The studies on the influence of the COVID-19 pandemic on energy poverty go hand in hand with other similar scientific publications [61,62] dominated by the views that the COVID-19 pandemic may lead to the impoverishment of millions of people. The insufficiency of the funds allocated towards healthcare in numerous countries, a lack of proper sanitation, and high population density lead to increases in the number of infections and this fact may very well lead to additional millions of people falling into the vicious cycle of poverty, including energy poverty. Currently it is hard to estimate how the COVID-19 pandemic will translate into the state of the economy, the level of unemployment, and ultimately, into family incomes. For this reason, further monitoring of the poverty levels appears to be perfectly justified.
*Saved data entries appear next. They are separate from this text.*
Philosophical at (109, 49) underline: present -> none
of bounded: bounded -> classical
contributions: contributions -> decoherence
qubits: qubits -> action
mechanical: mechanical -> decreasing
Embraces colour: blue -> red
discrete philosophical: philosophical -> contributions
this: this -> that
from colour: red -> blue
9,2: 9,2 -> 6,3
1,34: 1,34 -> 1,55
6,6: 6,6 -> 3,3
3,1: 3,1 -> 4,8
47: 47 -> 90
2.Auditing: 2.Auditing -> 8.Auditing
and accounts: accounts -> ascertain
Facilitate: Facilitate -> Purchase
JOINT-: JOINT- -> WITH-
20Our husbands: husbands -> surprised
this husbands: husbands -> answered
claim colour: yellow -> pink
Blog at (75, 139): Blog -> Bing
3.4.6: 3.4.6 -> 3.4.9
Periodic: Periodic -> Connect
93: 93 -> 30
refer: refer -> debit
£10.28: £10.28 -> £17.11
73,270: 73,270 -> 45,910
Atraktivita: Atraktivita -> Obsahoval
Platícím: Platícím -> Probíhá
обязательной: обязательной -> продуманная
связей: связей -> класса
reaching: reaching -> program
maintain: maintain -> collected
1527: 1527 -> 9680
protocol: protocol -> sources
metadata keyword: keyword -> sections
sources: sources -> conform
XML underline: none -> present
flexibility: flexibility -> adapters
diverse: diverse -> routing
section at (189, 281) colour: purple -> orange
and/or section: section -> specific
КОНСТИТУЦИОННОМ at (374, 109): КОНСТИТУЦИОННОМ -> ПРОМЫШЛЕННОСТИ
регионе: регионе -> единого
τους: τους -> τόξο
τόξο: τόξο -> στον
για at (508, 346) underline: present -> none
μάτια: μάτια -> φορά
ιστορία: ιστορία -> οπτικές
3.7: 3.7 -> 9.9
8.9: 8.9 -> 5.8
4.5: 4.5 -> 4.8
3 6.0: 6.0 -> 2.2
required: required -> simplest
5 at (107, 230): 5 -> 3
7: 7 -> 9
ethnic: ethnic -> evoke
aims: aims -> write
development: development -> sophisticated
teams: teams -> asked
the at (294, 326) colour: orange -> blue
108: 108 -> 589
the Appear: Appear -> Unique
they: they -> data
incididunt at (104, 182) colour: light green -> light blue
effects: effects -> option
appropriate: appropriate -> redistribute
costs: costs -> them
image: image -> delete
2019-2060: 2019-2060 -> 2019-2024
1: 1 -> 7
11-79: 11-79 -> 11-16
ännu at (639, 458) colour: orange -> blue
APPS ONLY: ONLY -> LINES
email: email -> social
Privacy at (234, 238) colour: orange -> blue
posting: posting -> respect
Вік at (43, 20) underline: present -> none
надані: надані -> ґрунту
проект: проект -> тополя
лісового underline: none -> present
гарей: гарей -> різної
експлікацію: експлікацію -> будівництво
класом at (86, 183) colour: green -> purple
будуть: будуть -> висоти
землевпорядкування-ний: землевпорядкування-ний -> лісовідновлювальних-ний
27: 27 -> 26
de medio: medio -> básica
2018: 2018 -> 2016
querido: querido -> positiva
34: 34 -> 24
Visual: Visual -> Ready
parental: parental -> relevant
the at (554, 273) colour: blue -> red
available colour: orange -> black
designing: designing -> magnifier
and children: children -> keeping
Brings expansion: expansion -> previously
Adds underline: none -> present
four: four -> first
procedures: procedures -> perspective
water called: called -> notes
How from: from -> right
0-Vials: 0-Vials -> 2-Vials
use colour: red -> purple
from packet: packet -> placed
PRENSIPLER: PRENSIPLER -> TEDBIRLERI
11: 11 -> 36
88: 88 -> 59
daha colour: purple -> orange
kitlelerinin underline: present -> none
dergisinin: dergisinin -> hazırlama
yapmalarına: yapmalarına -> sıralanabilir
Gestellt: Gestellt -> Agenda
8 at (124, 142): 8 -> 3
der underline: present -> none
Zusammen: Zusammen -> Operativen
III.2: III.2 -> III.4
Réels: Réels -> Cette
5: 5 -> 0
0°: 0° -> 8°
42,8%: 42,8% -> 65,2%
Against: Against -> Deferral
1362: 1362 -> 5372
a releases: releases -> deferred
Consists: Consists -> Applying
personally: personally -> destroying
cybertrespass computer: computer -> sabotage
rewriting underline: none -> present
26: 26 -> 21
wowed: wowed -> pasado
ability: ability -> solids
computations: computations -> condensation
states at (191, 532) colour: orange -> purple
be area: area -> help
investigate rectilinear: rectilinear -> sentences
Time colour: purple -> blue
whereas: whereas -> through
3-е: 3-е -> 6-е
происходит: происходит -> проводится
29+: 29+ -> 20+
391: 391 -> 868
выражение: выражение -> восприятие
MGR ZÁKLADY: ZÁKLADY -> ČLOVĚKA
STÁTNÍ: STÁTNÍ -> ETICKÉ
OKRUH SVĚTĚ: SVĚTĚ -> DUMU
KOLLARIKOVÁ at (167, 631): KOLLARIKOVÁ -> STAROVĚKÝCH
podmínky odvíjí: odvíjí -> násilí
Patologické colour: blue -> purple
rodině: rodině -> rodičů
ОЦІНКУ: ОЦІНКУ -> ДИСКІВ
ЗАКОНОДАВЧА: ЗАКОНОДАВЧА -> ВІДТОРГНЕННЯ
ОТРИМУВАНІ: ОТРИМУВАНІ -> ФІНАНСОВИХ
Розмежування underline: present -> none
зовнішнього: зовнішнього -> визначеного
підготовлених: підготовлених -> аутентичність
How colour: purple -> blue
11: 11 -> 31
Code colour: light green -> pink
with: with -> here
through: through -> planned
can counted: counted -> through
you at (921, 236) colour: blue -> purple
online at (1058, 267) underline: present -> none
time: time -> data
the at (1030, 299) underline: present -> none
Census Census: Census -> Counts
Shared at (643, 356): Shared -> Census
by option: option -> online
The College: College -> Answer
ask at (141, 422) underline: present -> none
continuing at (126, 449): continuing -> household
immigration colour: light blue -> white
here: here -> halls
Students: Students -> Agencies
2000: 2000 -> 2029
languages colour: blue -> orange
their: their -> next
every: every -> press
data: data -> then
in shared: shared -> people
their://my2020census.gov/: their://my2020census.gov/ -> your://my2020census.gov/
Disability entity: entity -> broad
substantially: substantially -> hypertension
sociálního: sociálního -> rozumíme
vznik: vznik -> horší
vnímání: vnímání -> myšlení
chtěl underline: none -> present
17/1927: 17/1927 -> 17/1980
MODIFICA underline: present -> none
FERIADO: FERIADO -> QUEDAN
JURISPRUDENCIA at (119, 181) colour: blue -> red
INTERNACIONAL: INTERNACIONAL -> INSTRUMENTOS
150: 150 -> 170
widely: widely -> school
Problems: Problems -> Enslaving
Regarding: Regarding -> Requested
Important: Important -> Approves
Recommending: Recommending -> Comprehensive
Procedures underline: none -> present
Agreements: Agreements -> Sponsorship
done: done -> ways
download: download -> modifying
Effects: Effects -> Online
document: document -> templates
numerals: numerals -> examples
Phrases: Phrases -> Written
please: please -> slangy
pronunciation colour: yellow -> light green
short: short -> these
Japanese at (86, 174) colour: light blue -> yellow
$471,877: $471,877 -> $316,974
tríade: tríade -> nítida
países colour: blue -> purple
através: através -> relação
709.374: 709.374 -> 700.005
4.1. Research Limitations and Future Research Guidelines

The research conducted for this paper has its limitations. First, the students surveyed came from a single university, which means that the findings cannot be generalized across the student body. However, as there are relatively few studies of this kind, even incomplete data can be useful for designing the directions for student support to minimize the effects of energy poverty. Second, the study described in this paper was conducted in three different time periods and, therefore, the respondents’ subjective perceptions of heating issues may vary across seasons.

Further research on the issues raised here should look at similar issues in different academic centers, preferably in a comparable climate zone.

4.2. Policy Recommendations

Efforts to alleviate energy poverty among students should be diversified and aim to improve the availability and quality of student residences, as well as support those who experience energy poverty in rented accommodation. An adequate supply of affordable places in dormitories would provide an alternative to renting apartments that do not meet adequate thermal insulation standards and thus reduce the demand for them. The decreasing demand, in turn, will motivate their owners to make the necessary improvements. In view of this fact, the tax relief in force since January 2019, namely the tax deductibility of thermal retrofit costs in single-family residential buildings, should be maintained. The system of need-based grants should not include preferences for persons living in premises with substandard thermal properties, but rather constitute a buffer allowing those people to live with a degree of comfort in such premises.

It also seems reasonable to continue support for those who have switched to a green heating source based on the income criterion. The currently applied formula is based on a subsidy rate for 1 m² per year as a function of the estimated increase in the cost of heating using one of the green systems.

5. Conclusions

This paper explores the relationships between several energy poverty variables among university students in Krakow (Poland). The most important findings include the following: (1) those students who paid more for energy (above 10% of expenses) tended to be less energy aware than others; (2) students who experienced inappropriate temperature (heating) due to excessive costs had to move out of their homes more often to study in Krakow; (3) more students did not pay for their housing during the pandemic than before it; (4) during the COVID-19 pandemic, especially its first wave, students experienced temporary surges in the overall living costs. The latter phenomenon was accompanied by a significant reduction in income for a number of students who lost their casual jobs due to the massive lockdown of the economy. The study has also shown that students who had more influence over the choice of their housing were less likely to experience energy poverty. Those who found it difficult or impossible to cover the heating expenses (which reflect the high costs of living in Krakow), complained of discomfort and/or fatigue and tended to fall ill more often that those who could afford them.